Why Flea Removed ‘Best Parts’ From His Memoir
The book, which is on sale now, ends just as the band is beginning – another important decision for the author, who felt the story should be about him and not his success. “Fame ain’t worth shit,” he writes at one point.
“I knew that no matter how skilled of a writer or clumsy of a writer I would be, [if] I just wrote the best I could, the book would only have any value at all … if I was completely honest,” Flea told Forbes in a new interview. “And in the editing of it, I took out a lot of stories that were great stories, they're wild and entertaining, and I wrote them well, and they're some of my best parts.
“But I realized I have this in for shock value. And I don't want to go for shock value just for shock value. Everything has to be something that really shaped me. And it has to be honest and it has to be something that made me who I am, like the insecurity of being a kid who wet his bed until he was 11 years old, or my dysfunction in relationships, or my acting like an obnoxious asshole thinking I was being funny. “
Flea recalled he originally wrote chapters that ran up to 2000, but then decided to stop at 1983, presenting the possibility of a second volume. “To me, all that stuff leading up to the band explains the band, at least from my perspective, more than had I gone through every recording process and every band argument,” he explained.

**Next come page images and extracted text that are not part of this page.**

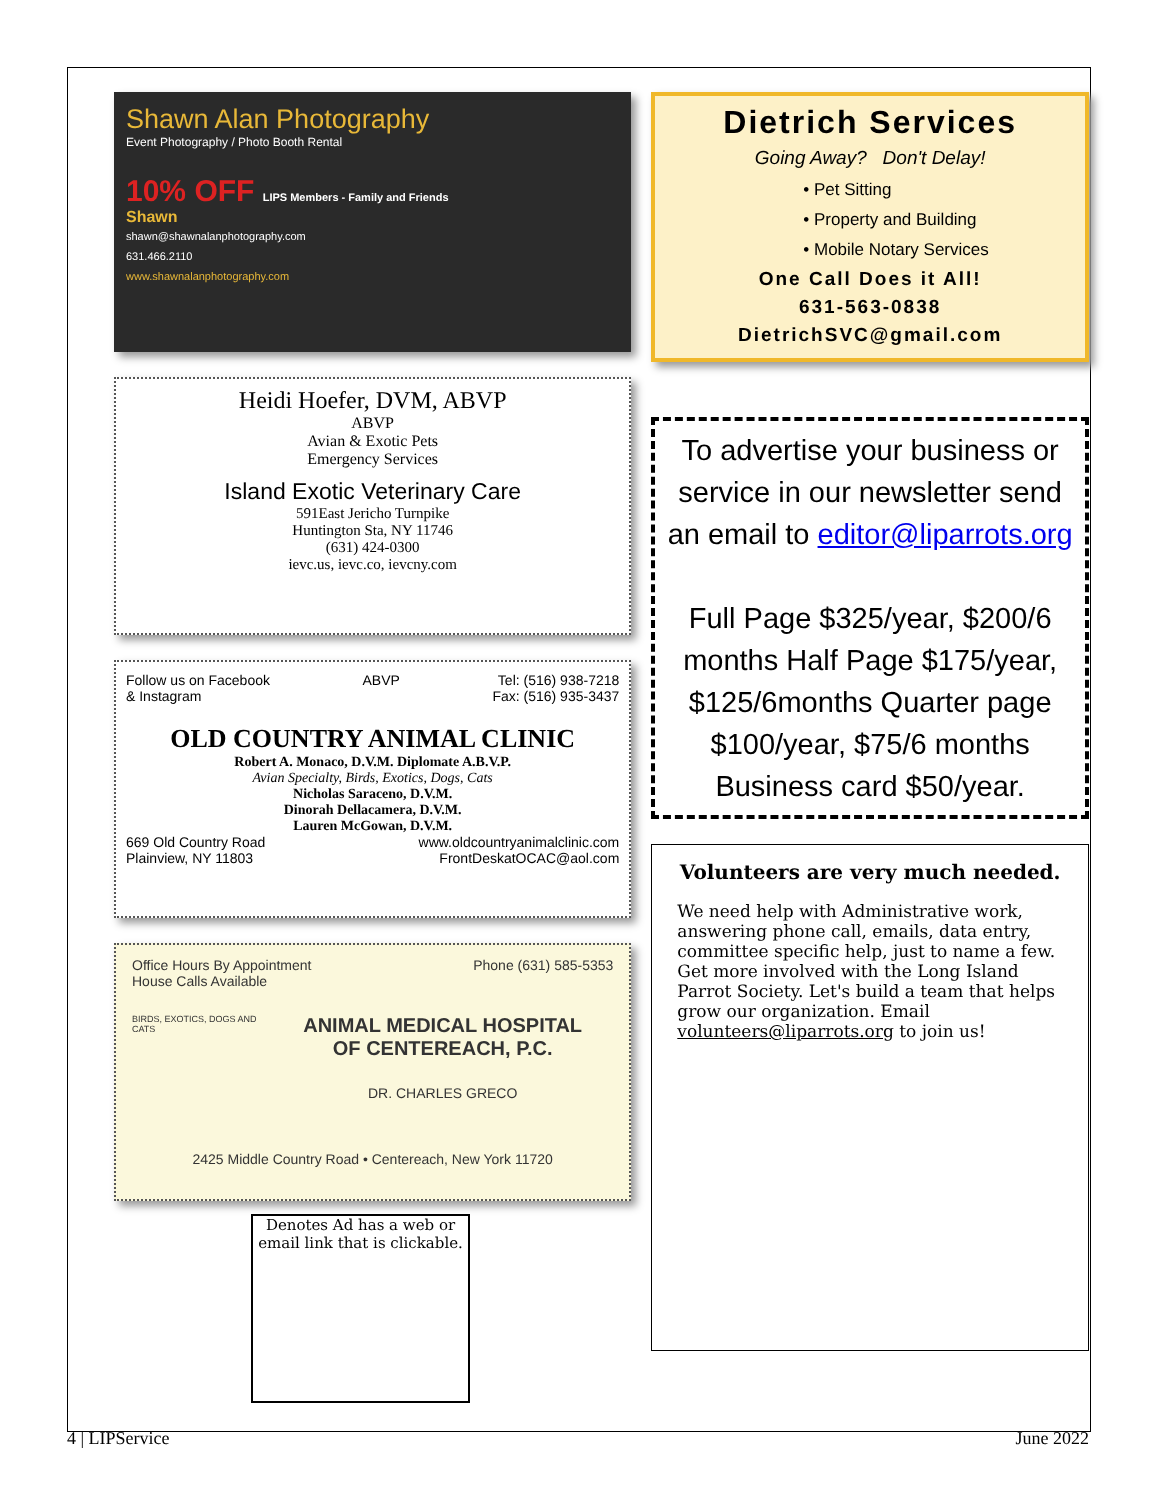Shawn Alan Photography
Event Photography / Photo Booth Rental
10% OFF LIPS Members - Family and Friends
Shawn
shawn@shawnalanphotography.com
631.466.2110
www.shawnalanphotography.com
Heidi Hoefer, DVM, ABVP
ABVP
Avian & Exotic Pets
Emergency Services
Island Exotic Veterinary Care
591East Jericho Turnpike
Huntington Sta, NY 11746
(631) 424-0300
ievc.us, ievc.co, ievcny.com
Follow us on Facebook
& Instagram ABVP Tel: (516) 938-7218
Fax: (516) 935-3437
OLD COUNTRY ANIMAL CLINIC
Robert A. Monaco, D.V.M. Diplomate A.B.V.P.
Avian Specialty, Birds, Exotics, Dogs, Cats
Nicholas Saraceno, D.V.M.
Dinorah Dellacamera, D.V.M.
Lauren McGowan, D.V.M.
669 Old Country Road
Plainview, NY 11803 www.oldcountryanimalclinic.com
FrontDeskatOCAC@aol.com
Office Hours By Appointment
House Calls Available Phone (631) 585-5353
BIRDS, EXOTICS, DOGS AND CATS
ANIMAL MEDICAL HOSPITAL
OF CENTEREACH, P.C.
DR. CHARLES GRECO
2425 Middle Country Road • Centereach, New York 11720
Denotes Ad has a web or email link that is clickable.
Dietrich Services
Going Away? Don't Delay!
• Pet Sitting
• Property and Building
• Mobile Notary Services
One Call Does it All!
631-563-0838
DietrichSVC@gmail.com
To advertise your business or service in our newsletter send an email to editor@liparrots.org
Full Page $325/year, $200/6 months Half Page $175/year, $125/6months Quarter page $100/year, $75/6 months Business card $50/year.
Volunteers are very much needed.
We need help with Administrative work, answering phone call, emails, data entry, committee specific help, just to name a few. Get more involved with the Long Island Parrot Society. Let's build a team that helps grow our organization. Email volunteers@liparrots.org to join us!
4 | LIPService June 2022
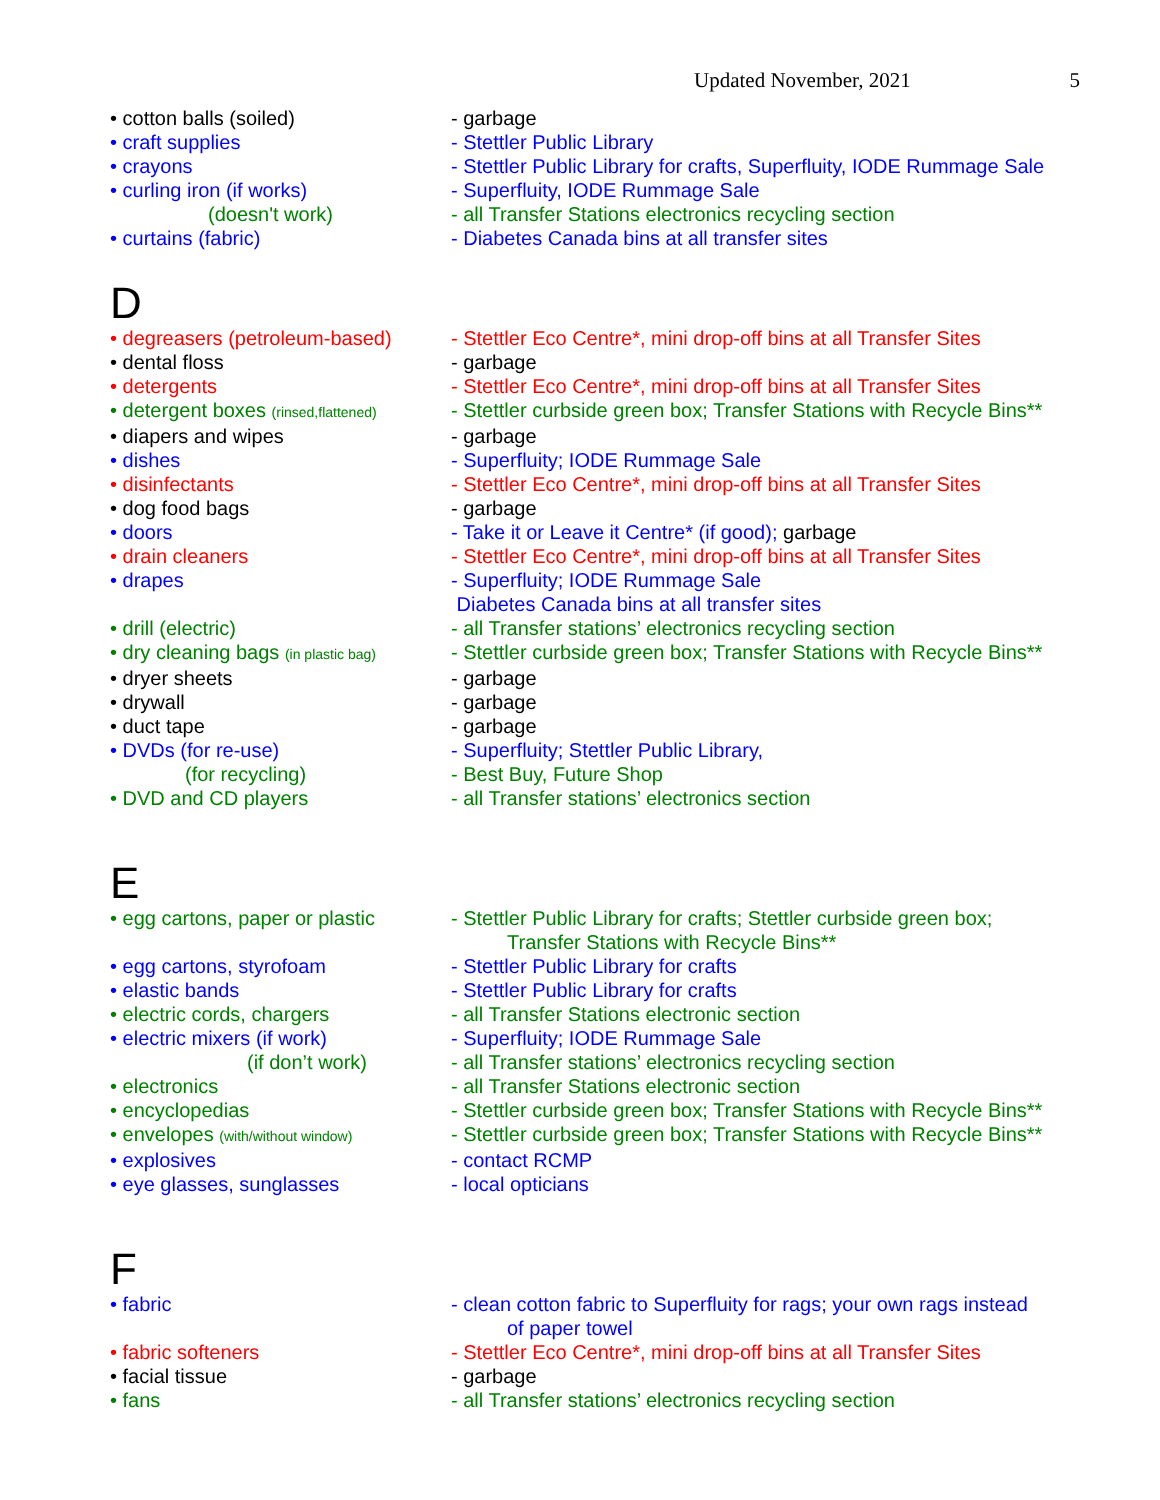Updated November, 2021 5
• cotton balls (soiled) - garbage
• craft supplies - Stettler Public Library
• crayons - Stettler Public Library for crafts, Superfluity, IODE Rummage Sale
• curling iron (if works) - Superfluity, IODE Rummage Sale
(doesn't work) - all Transfer Stations electronics recycling section
• curtains (fabric) - Diabetes Canada bins at all transfer sites
D
• degreasers (petroleum-based) - Stettler Eco Centre*, mini drop-off bins at all Transfer Sites
• dental floss - garbage
• detergents - Stettler Eco Centre*, mini drop-off bins at all Transfer Sites
• detergent boxes (rinsed,flattened)
- Stettler curbside green box; Transfer Stations with Recycle Bins**
• diapers and wipes - garbage
• dishes - Superfluity; IODE Rummage Sale
• disinfectants - Stettler Eco Centre*, mini drop-off bins at all Transfer Sites
• dog food bags - garbage
• doors - Take it or Leave it Centre* (if good); garbage
• drain cleaners - Stettler Eco Centre*, mini drop-off bins at all Transfer Sites
• drapes - Superfluity; IODE Rummage Sale
Diabetes Canada bins at all transfer sites
• drill (electric) - all Transfer stations’ electronics recycling section
• dry cleaning bags (in plastic bag)
- Stettler curbside green box; Transfer Stations with Recycle Bins**
• dryer sheets - garbage
• drywall - garbage
• duct tape - garbage
• DVDs (for re-use) - Superfluity; Stettler Public Library,
(for recycling) - Best Buy, Future Shop
• DVD and CD players - all Transfer stations’ electronics section
E
• egg cartons, paper or plastic - Stettler Public Library for crafts; Stettler curbside green box;
Transfer Stations with Recycle Bins**
• egg cartons, styrofoam - Stettler Public Library for crafts
• elastic bands - Stettler Public Library for crafts
• electric cords, chargers - all Transfer Stations electronic section
• electric mixers (if work) - Superfluity; IODE Rummage Sale
(if don’t work) - all Transfer stations’ electronics recycling section
• electronics - all Transfer Stations electronic section
• encyclopedias - Stettler curbside green box; Transfer Stations with Recycle Bins**
• envelopes (with/without window)
- Stettler curbside green box; Transfer Stations with Recycle Bins**
• explosives - contact RCMP
• eye glasses, sunglasses - local opticians
F
• fabric - clean cotton fabric to Superfluity for rags; your own rags instead
of paper towel
• fabric softeners - Stettler Eco Centre*, mini drop-off bins at all Transfer Sites
• facial tissue - garbage
• fans - all Transfer stations’ electronics recycling section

“But there's all this other stuff too, and I'm so still in the process of this book, talking about it, it coming out, dealing with all the vulnerability of putting it out, it's a crazy fucking feeling. But I just don't know. I need to process it, get through it and then decide what I'm going to do. Cause I was certain I was going to do it, and right now, to be completely honest, I'm on the fence.”
The bassist, who got married earlier this month, accepted that he wouldn’t have been able to tie the knot if he hadn’t explored his own history in the memoir. “The writing of the book from beginning to end wasn't just writing down stories, it was me trying to understand shit that happened, It was me trying to make sense of myself,” he said. “Without doubt, it was a transformative process for me, learning about myself and writing about myself and the vulnerability of sharing it with the world in the hopes my loneliness will help make other people feel less lonely.
“But I definitely think it had a huge part in more recent personal growth for me, and being ready for a love that I'm so grateful to be able to share with my wife. … You don't get to have that kind of relationship until you're ready, because there is no faking it.”